Warm autoimmune haemolytic anaemia (wAIHA) is a haemolytic disorder, most commonly seen among adults and is classified as either primary or secondary to an underlying disease. We describe the age and ...sex distribution and the proportion of secondary wAIHA.
We retrieved 2635 published articles, screened abstracts and titles, and identified 27 articles eligible for full-text review. From these studies, we extracted data regarding number of patients, sex distribution, age at diagnosis, number of patients with secondary wAIHA, and whether the patients were diagnosed through local or referral centres. All data were weighted according to the number of included patients in each study.
27 studies including a total of 4311 patients with wAIHA, of which 66% were females, were included.
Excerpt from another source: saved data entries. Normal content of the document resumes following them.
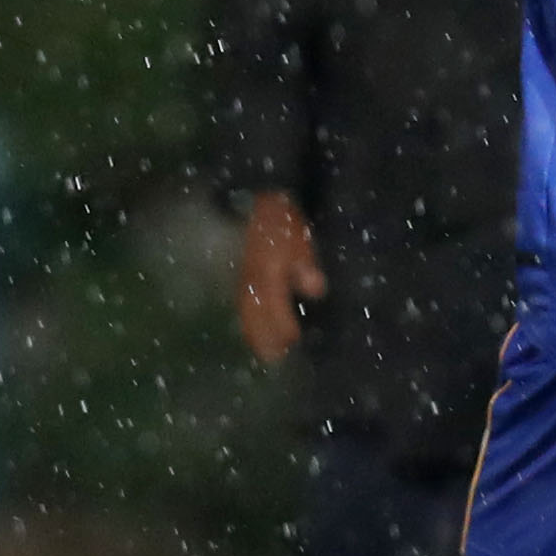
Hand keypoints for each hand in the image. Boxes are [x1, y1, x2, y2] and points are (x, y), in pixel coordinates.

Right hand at [236, 189, 325, 364]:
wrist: (254, 196)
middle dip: (264, 337)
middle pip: (255, 315)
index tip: (293, 341)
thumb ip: (306, 266)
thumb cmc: (283, 219)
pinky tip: (252, 328)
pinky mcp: (240, 274)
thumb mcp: (299, 238)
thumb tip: (315, 292)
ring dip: (253, 333)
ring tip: (263, 352)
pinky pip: (240, 302)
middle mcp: (252, 279)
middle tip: (274, 358)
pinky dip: (246, 319)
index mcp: (268, 271)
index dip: (283, 325)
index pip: (275, 305)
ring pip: (245, 311)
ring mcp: (243, 276)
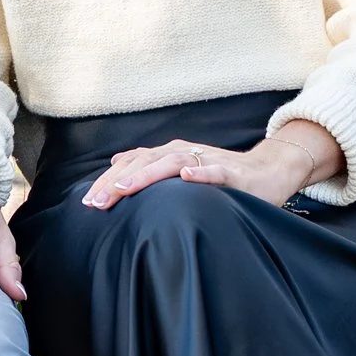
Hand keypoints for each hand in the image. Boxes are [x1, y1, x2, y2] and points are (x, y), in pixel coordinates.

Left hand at [82, 119, 343, 211]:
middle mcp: (183, 152)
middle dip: (118, 182)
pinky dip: (199, 174)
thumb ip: (151, 165)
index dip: (108, 182)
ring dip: (147, 175)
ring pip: (172, 163)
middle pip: (144, 162)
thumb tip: (117, 162)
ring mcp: (207, 160)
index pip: (132, 164)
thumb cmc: (222, 176)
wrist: (268, 171)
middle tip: (96, 203)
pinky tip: (185, 178)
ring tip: (125, 188)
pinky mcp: (232, 173)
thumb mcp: (181, 168)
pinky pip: (214, 171)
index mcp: (169, 154)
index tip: (87, 203)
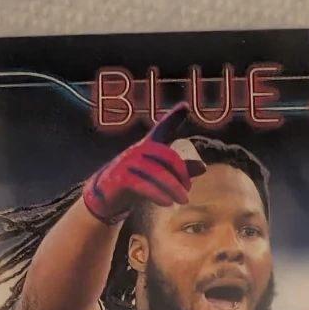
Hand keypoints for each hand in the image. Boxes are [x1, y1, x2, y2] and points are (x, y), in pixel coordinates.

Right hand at [82, 104, 202, 224]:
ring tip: (183, 200)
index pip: (161, 129)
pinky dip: (156, 194)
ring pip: (155, 172)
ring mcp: (127, 164)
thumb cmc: (134, 183)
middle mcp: (137, 151)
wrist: (104, 198)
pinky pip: (141, 185)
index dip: (172, 118)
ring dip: (172, 187)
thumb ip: (179, 171)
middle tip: (188, 189)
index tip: (185, 107)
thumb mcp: (157, 176)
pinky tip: (167, 203)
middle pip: (165, 156)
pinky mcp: (119, 180)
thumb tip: (203, 167)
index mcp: (147, 147)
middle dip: (180, 171)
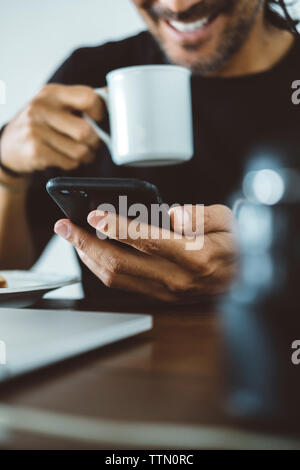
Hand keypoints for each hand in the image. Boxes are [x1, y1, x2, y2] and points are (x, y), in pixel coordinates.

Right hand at [0, 84, 105, 174]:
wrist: (9, 147)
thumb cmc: (40, 125)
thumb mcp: (54, 104)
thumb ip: (80, 100)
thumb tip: (111, 94)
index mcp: (51, 93)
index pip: (88, 97)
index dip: (101, 112)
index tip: (100, 119)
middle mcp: (41, 109)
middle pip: (86, 131)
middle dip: (95, 142)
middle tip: (92, 143)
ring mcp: (36, 131)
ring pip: (81, 150)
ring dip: (86, 156)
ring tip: (80, 152)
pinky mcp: (36, 152)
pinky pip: (70, 163)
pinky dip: (73, 164)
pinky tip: (64, 157)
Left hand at [54, 205, 237, 302]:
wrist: (245, 278)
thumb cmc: (236, 245)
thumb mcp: (228, 220)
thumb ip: (199, 215)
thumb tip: (172, 214)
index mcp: (193, 255)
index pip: (144, 240)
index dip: (114, 226)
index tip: (92, 215)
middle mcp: (176, 278)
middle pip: (118, 262)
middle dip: (85, 243)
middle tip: (64, 227)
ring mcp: (166, 291)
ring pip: (116, 278)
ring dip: (88, 258)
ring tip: (73, 239)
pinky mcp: (161, 296)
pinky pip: (124, 285)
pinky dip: (102, 269)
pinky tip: (93, 255)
The median age at diagnosis was 68.7 years, however, wAIHA affected all ages. The mean proportion of secondary wAIHA was 49%, most frequently secondary to systemic lupus erythematosus. The proportions of secondary wAIHA reported from primary vs. referral centres were 35% vs. 59%, respectively.
This review consolidates previously reported gender distribution. The higher proportion of secondary wAIHA in referral centres suggests that the most severely affected patients are disproportionally more frequent in such facilities.